MATERIAL SUPPLIED
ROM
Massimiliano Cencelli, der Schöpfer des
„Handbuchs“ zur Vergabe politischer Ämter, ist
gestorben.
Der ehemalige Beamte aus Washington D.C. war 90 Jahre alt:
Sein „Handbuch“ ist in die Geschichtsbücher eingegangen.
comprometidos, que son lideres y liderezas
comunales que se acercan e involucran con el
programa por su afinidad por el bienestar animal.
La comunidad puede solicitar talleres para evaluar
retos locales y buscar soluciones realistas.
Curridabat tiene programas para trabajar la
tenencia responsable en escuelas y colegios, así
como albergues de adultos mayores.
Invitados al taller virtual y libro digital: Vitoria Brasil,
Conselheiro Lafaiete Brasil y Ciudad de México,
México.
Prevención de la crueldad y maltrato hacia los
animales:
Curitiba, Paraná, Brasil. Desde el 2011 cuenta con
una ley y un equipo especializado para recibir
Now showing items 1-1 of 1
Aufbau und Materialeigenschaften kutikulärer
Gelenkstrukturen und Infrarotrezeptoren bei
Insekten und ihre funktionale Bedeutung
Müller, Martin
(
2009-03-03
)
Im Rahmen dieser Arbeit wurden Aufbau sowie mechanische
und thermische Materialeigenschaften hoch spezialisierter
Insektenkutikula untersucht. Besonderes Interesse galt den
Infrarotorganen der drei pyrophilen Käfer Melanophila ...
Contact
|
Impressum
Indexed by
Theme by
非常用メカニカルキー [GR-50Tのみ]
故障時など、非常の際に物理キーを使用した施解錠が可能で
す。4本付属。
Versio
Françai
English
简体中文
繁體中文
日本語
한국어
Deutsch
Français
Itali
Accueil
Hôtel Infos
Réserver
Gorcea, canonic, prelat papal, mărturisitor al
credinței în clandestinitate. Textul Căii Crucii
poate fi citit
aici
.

EXERCISE
Select every line in the material above where the string "Materialeigenschaften" occurs, and copy it.

EXERCISE RESPONSE
Aufbau und Materialeigenschaften kutikulärer
und thermische Materialeigenschaften hoch spezialisierter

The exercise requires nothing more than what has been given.